For the past 15 years, I’ve held the unique position of running the sole agency documenting UNRWA summer camps. Assisted by three Arab journalists and three Jewish journalists with a deep understanding of Arab culture, my mission has been to share the unsettling realities witnessed since I first covered UNRWA in 1987.

Each summer, the UNRWA camps engage in simulations depicting the violence they believe is necessary for reclaiming and returning to Palestine. The so-called “fun games” revolve around preparing for the perceived war to liberate Palestine. Shockingly, children at UNRWA summer camps practice activities such as kidnapping soldiers, burning IDF vehicles, and handling short-lived weapons.

Recently, I presented the compiled footage of UNRWA summer camps at the Knesset. Members were visibly disturbed to witness that the simulation games the children learned at these camps seemed all too real, especially given the events of October 7, when thousands of Arab youngsters suddenly entered the Negev.

While most journalists find joy in their achievements, my scoop of the century brings me no pleasure. The evidence points to UNRWA directing the war, with Hamas acting as the agent. The films and footage captured at UNRWA summer camps will serve as a valuable resource for generations of investigators examining the events of October 7 that caught the world by surprise.

The perplexing question arises: How is it possible that no one seemed to know that UNRWA used its summer camps to train an army of young people for guerrilla warfare aimed at undermining Jews?
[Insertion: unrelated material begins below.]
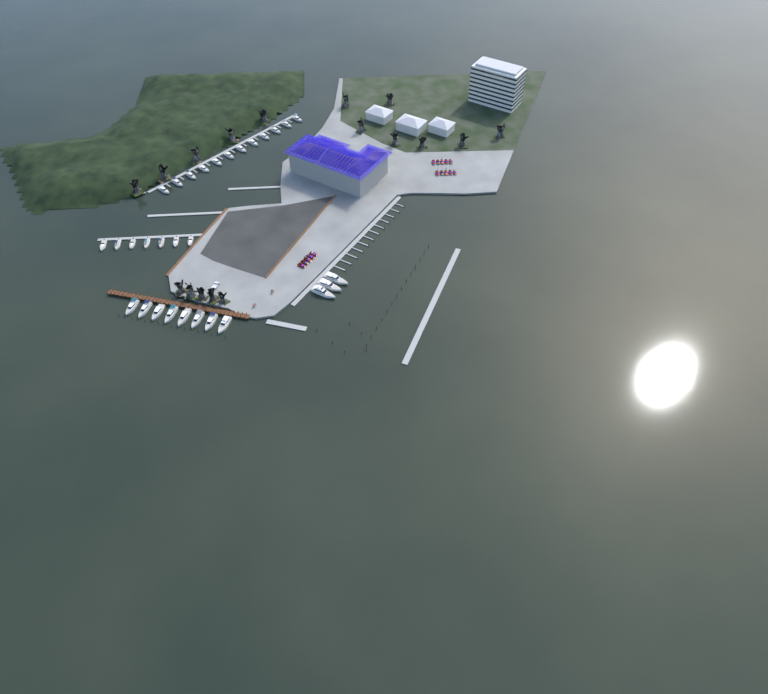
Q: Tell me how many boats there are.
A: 30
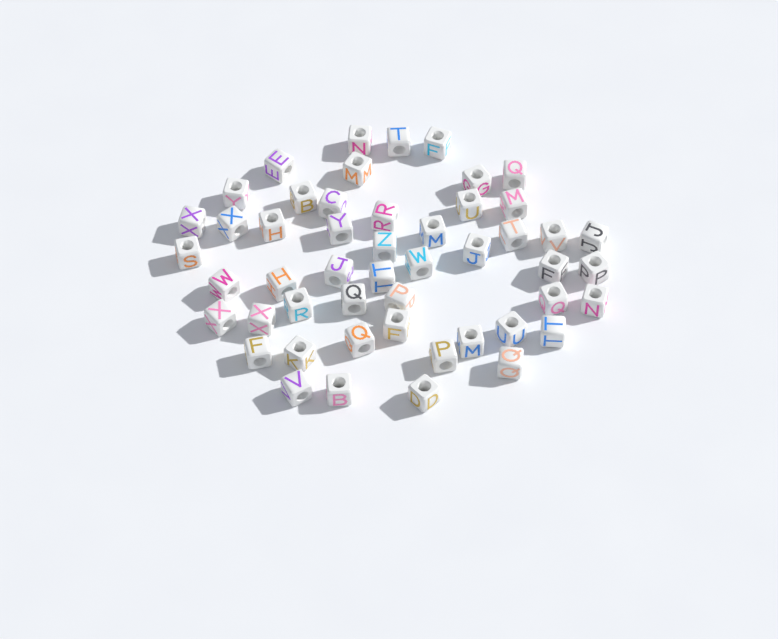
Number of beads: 50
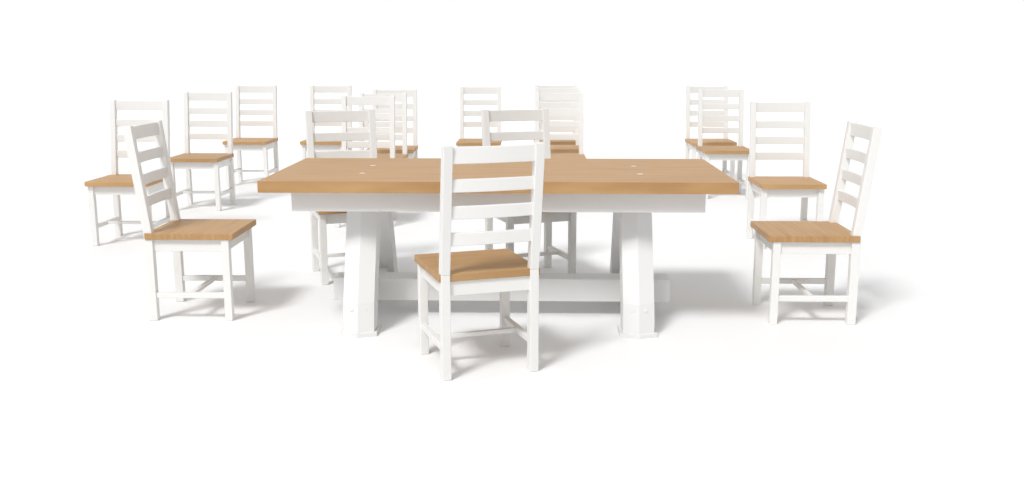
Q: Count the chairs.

This conflict between UNRWA and the Jews traces back to the very genesis of the Jewish State.

Launched in 1948, UNRWA operated on a war-like footing, grounded in the principle of the precise right of return, as articulated by Count Folke Bernadotte, the Swedish diplomat and UN mediator during the first truce of the 1948 war. Resenting Israel’s Law of Return, Bernadotte conceptualized the RIGHT OF RETURN, implying that Jews should hand back the Negev and the Galilee, territories acquired in the 1948 war but not included in the November 29, 1948 partition resolution.

The assassination of Bernadotte on September 17, 1948, did not extinguish his vision of the right of return. His death created a legacy leading to the formation of 59 Arab refugee camps with a school system dedicated to preserving the idea of the right of return by force of arms.

On August 1, 2000, UNRWA formally adopted the “right of return” curriculum of the Palestinian Authority. Now, it has transformed into the “right of return” by force of arms, as witnessed on October 7, 2023. Astonishingly, not a single nation calls for the removal of such a lethal curriculum.